Ned Randle resides in southern Illinois, just across the Mighty Mississippi River from St. Louis, a region of the country that informs his writing.
From as far back as he can remember he’s been fascinated by language, impressed by the way writers, particularly poets, string words together in rhythmic patterns to paint pictures, to set mood, to evoke memories and feelings. Consequently, he began writing poetry while still in high school. His poetry has appeared in numerous literary journals and reviews including Lummox, Poydras Review, West Texas Literary Review and The American Journal of Poetry. His chapbook Prairie Shoutings and Other Poems was published by the Spoon River Poetry Press, Btradley University, and Coffeetown Press, Seattle, published his full-length collection Running at Night: Collected Poems in 2013.

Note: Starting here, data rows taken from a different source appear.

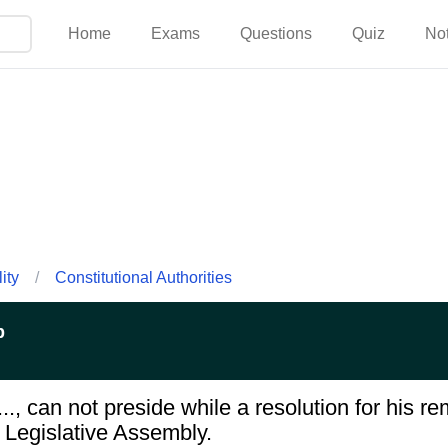
Home
Exams
Questions
Quiz
No
ity
/
Constitutional Authorities
p
......, can not preside while a resolution for his 
e Legislative Assembly.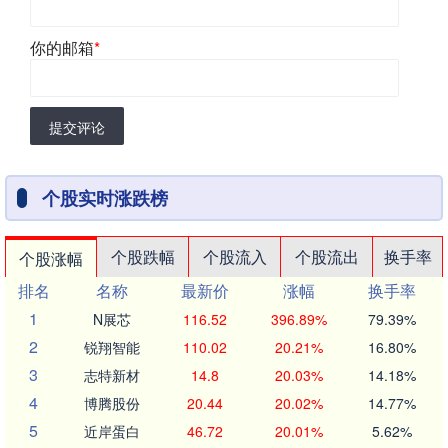
你的邮箱
*
提交评论
个股实时涨跌榜
个股跌幅
个股流入
个股流出
换手率
个股涨幅
排名
名称
最新价
涨幅
换手率
1
N展芯
116.52
396.89%
79.39%
2
锐翔智能
110.02
20.21%
16.80%
3
志特新材
14.8
20.03%
14.18%
4
博腾股份
20.44
20.02%
14.77%
5
近岸蛋白
46.72
20.01%
5.62%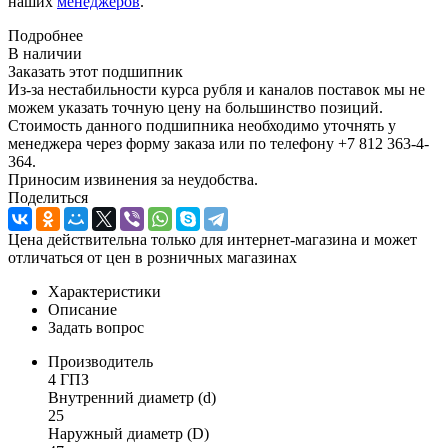
наших
менеджеров
.
Подробнее
В наличии
Заказать этот подшипник
Из-за нестабильности курса рубля и каналов поставок мы не
можем указать точную цену на большинство позиций.
Стоимость данного подшипника необходимо уточнять у
менеджера через форму заказа или по телефону +7 812 363-4-
364.
Приносим извинения за неудобства.
Поделиться
Цена действительна только для интернет-магазина и может
отличаться от цен в розничных магазинах
Характеристики
Описание
Задать вопрос
Производитель
4 ГПЗ
Внутренний диаметр (d)
25
Наружный диаметр (D)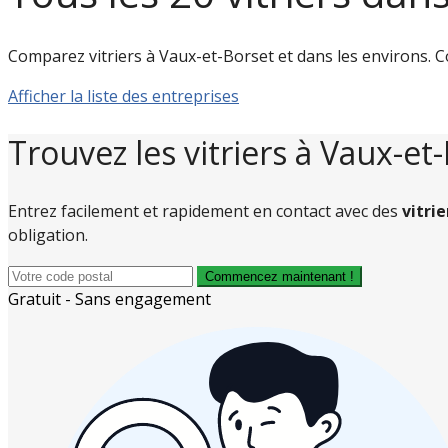
Comparez vitriers à Vaux-et-Borset et dans les environs. Cons
Afficher la liste des entreprises
Trouvez les vitriers à Vaux-et
Entrez facilement et rapidement en contact avec des
vitri
obligation.
Commencez maintenant !
Gratuit - Sans engagement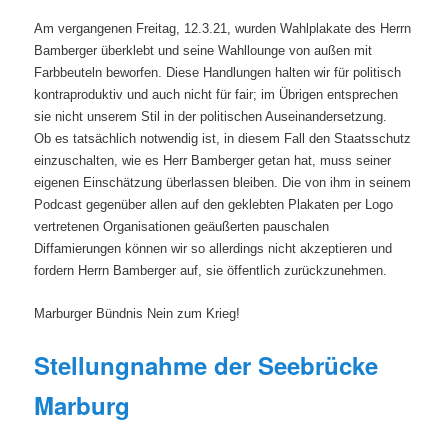
Am vergangenen Freitag, 12.3.21, wurden Wahlplakate des Herrn
Bamberger überklebt und seine Wahllounge von außen mit
Farbbeuteln beworfen. Diese Handlungen halten wir für politisch
kontraproduktiv und auch nicht für fair; im Übrigen entsprechen
sie nicht unserem Stil in der politischen Auseinandersetzung.
Ob es tatsächlich notwendig ist, in diesem Fall den Staatsschutz
einzuschalten, wie es Herr Bamberger getan hat, muss seiner
eigenen Einschätzung überlassen bleiben. Die von ihm in seinem
Podcast gegenüber allen auf den geklebten Plakaten per Logo
vertretenen Organisationen geäußerten pauschalen
Diffamierungen können wir so allerdings nicht akzeptieren und
fordern Herrn Bamberger auf, sie öffentlich zurückzunehmen.
Marburger Bündnis Nein zum Krieg!
Stellungnahme der Seebrücke
Marburg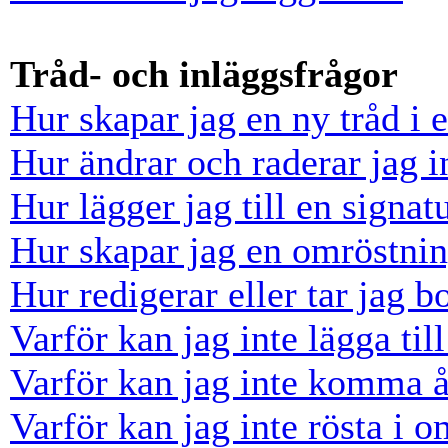
Tråd- och inläggsfrågor
Hur skapar jag en ny tråd i 
Hur ändrar och raderar jag i
Hur lägger jag till en signatu
Hur skapar jag en omröstni
Hur redigerar eller tar jag 
Varför kan jag inte lägga til
Varför kan jag inte komma å
Varför kan jag inte rösta i 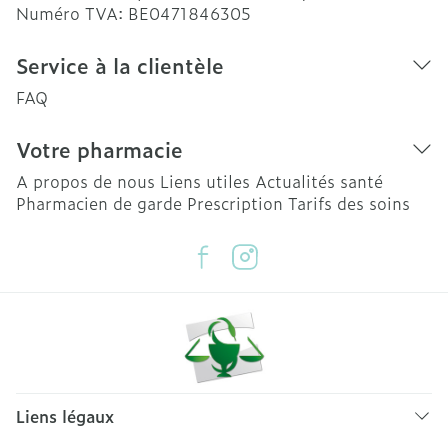
Numéro TVA:
BE0471846305
Service à la clientèle
FAQ
Votre pharmacie
A propos de nous
Liens utiles
Actualités santé
Pharmacien de garde
Prescription
Tarifs des soins
Liens légaux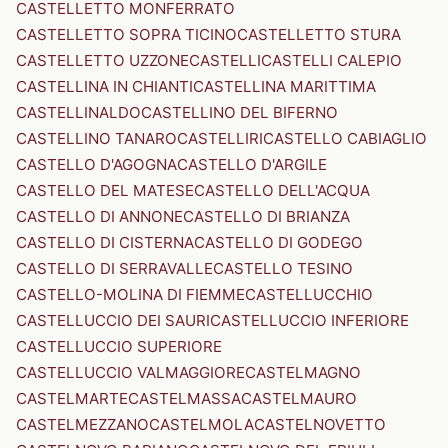
CASTELLETTO MONFERRATO
CASTELLETTO SOPRA TICINO
CASTELLETTO STURA
CASTELLETTO UZZONE
CASTELLI
CASTELLI CALEPIO
CASTELLINA IN CHIANTI
CASTELLINA MARITTIMA
CASTELLINALDO
CASTELLINO DEL BIFERNO
CASTELLINO TANARO
CASTELLIRI
CASTELLO CABIAGLIO
CASTELLO D'AGOGNA
CASTELLO D'ARGILE
CASTELLO DEL MATESE
CASTELLO DELL'ACQUA
CASTELLO DI ANNONE
CASTELLO DI BRIANZA
CASTELLO DI CISTERNA
CASTELLO DI GODEGO
CASTELLO DI SERRAVALLE
CASTELLO TESINO
CASTELLO-MOLINA DI FIEMME
CASTELLUCCHIO
CASTELLUCCIO DEI SAURI
CASTELLUCCIO INFERIORE
CASTELLUCCIO SUPERIORE
CASTELLUCCIO VALMAGGIORE
CASTELMAGNO
CASTELMARTE
CASTELMASSA
CASTELMAURO
CASTELMEZZANO
CASTELMOLA
CASTELNOVETTO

In the 1980s, after reading Larry McMurtry’s Pulitzer Prize winning novel Lonesome Dove, Randle was moved to try his hand at writing fiction. He wrote at least two manuscripts which were buried in an old desk drawer until later resurrected. He was motivated by the idea of writing mainstream fiction that could incorporate the rhythm, language and literary devices of poetry. It wasn’t until he read Charles Frazier’s novel Cold Mountain that he recognized it could be done and since then he’s been focusing on writing fiction. His fiction is imbued with lyrical language and pacing influenced by his work has a poet. His short stories have appeared in literary publications such as The Examined Life Journal, Soundings Review,
Red Earth Review, and Prism Review. His debut novel Baxter’s Friends, one of his revivified manuscripts,was released in 2013 by Coffeetown Press to very good reviews. Another, disinterred book, Cemetery Road, is tentatively scheduled for release in May 2019 by Cervena Barva Press.
They say you can tell a man by the company he keeps. In addition to the authors mentioned above, others he’s spent instructive time with are Hubert Selby, Jr., Tom Robbins, Robertson Davies, and the Russians- Tolstoy and Dostoyevsky. He’s also long been fascinated by the Lost Generation of writers living in Paris after World War One, including Hemingway, Fitzgerald, T.S Eliot, and later years, Henry Miller. But not so much their works, as their lives as lived in Paris.
Randle is not classically trained as a writer, although he’s studied writing at Washington University in St. Louis, Webster University and Southwestern Illinois College. He received a BS in Pharmacy and worked as a registered pharmacist for a number of years. In his late thirties he returned to school and received a law degree from St. Louis University School of Law and practiced intellectual property (patent, trademark and copyright) law for over twenty years. The writing would not wait, however and he’s devoted the last few years to writing.
Regal House Publishing will be publishing Ned Randle’s work of fiction, St. Michael Poker & Drinking Club, in the spring of 2020.